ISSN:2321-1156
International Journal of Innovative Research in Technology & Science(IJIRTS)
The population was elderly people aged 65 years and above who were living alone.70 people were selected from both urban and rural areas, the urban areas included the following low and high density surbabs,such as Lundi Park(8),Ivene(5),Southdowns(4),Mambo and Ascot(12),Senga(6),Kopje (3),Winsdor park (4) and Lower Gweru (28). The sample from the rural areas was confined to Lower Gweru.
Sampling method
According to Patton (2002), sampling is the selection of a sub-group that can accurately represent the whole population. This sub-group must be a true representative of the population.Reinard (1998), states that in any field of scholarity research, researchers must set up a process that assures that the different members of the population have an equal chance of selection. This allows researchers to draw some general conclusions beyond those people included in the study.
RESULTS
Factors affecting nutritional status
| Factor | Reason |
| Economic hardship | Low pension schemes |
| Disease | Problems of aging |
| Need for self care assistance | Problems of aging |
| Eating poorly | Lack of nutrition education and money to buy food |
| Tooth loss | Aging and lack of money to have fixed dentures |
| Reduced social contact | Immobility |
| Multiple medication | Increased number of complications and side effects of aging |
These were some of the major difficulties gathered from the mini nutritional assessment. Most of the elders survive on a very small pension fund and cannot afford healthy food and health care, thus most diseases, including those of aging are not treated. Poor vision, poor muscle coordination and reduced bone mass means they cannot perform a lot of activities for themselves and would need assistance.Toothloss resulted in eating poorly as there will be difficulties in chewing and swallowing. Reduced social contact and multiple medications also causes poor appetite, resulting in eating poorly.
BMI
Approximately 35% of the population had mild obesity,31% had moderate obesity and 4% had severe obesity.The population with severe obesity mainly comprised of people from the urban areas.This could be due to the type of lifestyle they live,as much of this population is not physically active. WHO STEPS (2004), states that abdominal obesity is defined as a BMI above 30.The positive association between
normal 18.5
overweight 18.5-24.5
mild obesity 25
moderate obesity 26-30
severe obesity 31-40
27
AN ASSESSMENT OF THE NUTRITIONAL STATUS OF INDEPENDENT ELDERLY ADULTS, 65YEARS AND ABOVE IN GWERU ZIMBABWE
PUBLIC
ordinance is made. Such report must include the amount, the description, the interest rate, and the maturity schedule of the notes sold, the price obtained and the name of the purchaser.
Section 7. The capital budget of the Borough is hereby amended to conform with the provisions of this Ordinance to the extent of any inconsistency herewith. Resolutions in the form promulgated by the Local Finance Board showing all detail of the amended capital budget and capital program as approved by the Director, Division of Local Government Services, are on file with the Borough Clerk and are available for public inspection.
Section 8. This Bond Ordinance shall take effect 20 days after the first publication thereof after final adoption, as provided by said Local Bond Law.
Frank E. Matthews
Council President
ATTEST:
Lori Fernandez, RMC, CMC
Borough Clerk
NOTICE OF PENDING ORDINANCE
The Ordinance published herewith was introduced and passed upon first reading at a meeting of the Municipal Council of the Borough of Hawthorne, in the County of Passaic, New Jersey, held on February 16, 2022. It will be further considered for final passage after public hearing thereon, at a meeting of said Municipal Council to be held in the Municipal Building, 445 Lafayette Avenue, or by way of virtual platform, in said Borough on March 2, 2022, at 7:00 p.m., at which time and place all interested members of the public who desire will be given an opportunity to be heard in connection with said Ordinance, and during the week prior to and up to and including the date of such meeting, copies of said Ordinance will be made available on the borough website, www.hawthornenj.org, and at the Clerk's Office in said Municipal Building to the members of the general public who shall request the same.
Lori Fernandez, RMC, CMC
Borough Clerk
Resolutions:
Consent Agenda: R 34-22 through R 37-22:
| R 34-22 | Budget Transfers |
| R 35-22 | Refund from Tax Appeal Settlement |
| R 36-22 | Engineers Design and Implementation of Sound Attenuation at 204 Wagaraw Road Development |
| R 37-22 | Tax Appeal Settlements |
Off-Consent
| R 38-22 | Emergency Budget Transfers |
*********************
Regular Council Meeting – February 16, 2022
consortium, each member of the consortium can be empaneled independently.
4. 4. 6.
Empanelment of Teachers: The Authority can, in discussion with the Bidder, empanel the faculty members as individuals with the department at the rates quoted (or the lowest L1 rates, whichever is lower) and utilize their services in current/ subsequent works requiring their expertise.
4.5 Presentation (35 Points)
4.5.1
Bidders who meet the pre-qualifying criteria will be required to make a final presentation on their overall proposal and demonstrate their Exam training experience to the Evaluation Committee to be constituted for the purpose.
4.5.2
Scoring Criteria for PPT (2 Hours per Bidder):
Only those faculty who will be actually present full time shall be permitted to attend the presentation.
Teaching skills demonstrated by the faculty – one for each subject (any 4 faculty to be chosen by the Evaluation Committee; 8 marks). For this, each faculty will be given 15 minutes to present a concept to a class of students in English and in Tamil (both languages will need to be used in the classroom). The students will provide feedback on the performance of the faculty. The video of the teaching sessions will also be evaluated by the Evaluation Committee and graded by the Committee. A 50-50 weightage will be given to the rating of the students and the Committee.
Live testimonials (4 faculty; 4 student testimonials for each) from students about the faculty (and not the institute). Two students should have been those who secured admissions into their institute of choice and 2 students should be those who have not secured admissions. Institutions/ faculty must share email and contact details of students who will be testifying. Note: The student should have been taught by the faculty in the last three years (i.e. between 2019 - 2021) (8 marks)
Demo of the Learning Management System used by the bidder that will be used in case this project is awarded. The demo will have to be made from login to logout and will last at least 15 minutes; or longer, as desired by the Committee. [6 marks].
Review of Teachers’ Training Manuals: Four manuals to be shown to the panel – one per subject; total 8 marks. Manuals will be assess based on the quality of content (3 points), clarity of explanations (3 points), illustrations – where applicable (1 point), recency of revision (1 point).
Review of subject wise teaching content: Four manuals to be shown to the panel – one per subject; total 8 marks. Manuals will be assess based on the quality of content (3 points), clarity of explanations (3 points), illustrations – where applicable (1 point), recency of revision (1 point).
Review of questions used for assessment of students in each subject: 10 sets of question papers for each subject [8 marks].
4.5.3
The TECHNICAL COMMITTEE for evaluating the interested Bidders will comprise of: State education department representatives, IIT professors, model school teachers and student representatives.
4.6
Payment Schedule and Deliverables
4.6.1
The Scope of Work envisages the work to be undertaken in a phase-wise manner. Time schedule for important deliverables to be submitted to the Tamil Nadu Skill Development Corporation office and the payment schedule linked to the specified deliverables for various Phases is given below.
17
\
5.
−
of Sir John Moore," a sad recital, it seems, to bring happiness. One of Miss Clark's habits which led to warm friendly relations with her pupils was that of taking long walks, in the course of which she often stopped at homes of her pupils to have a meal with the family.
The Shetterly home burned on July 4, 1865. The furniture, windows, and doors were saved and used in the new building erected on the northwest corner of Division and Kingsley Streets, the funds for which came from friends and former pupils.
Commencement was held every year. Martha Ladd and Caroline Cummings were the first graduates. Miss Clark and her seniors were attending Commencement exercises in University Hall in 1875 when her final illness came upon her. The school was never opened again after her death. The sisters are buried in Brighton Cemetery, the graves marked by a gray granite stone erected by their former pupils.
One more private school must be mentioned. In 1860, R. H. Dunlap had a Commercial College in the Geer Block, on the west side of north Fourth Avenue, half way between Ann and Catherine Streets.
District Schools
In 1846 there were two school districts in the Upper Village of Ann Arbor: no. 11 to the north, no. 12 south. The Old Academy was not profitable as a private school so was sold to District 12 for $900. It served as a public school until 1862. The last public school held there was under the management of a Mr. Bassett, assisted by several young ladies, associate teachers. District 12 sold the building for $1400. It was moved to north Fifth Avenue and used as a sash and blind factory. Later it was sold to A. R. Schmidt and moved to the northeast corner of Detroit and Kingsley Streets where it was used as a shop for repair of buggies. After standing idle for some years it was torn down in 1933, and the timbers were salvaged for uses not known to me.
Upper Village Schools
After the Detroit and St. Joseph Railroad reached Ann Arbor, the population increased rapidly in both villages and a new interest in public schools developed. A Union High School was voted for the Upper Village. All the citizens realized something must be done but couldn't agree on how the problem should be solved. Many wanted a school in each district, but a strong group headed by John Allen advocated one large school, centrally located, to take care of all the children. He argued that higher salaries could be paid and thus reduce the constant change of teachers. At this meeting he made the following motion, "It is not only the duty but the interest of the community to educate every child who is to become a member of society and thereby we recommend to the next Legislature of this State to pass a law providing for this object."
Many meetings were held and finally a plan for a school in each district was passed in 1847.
- - - -
How to complete this task
In the material above, locate the line containing "mild obesity 25" and the line containing "ordinance is made.". Transcribe exactly those two lines and every line between them, and nothing more.

Task output
mild obesity 25
moderate obesity 26-30
severe obesity 31-40
27
AN ASSESSMENT OF THE NUTRITIONAL STATUS OF INDEPENDENT ELDERLY ADULTS, 65YEARS AND ABOVE IN GWERU ZIMBABWE
PUBLIC
ordinance is made. Such report must include the amount, the description, the interest rate, and the maturity schedule of the notes sold, the price obtained and the name of the purchaser.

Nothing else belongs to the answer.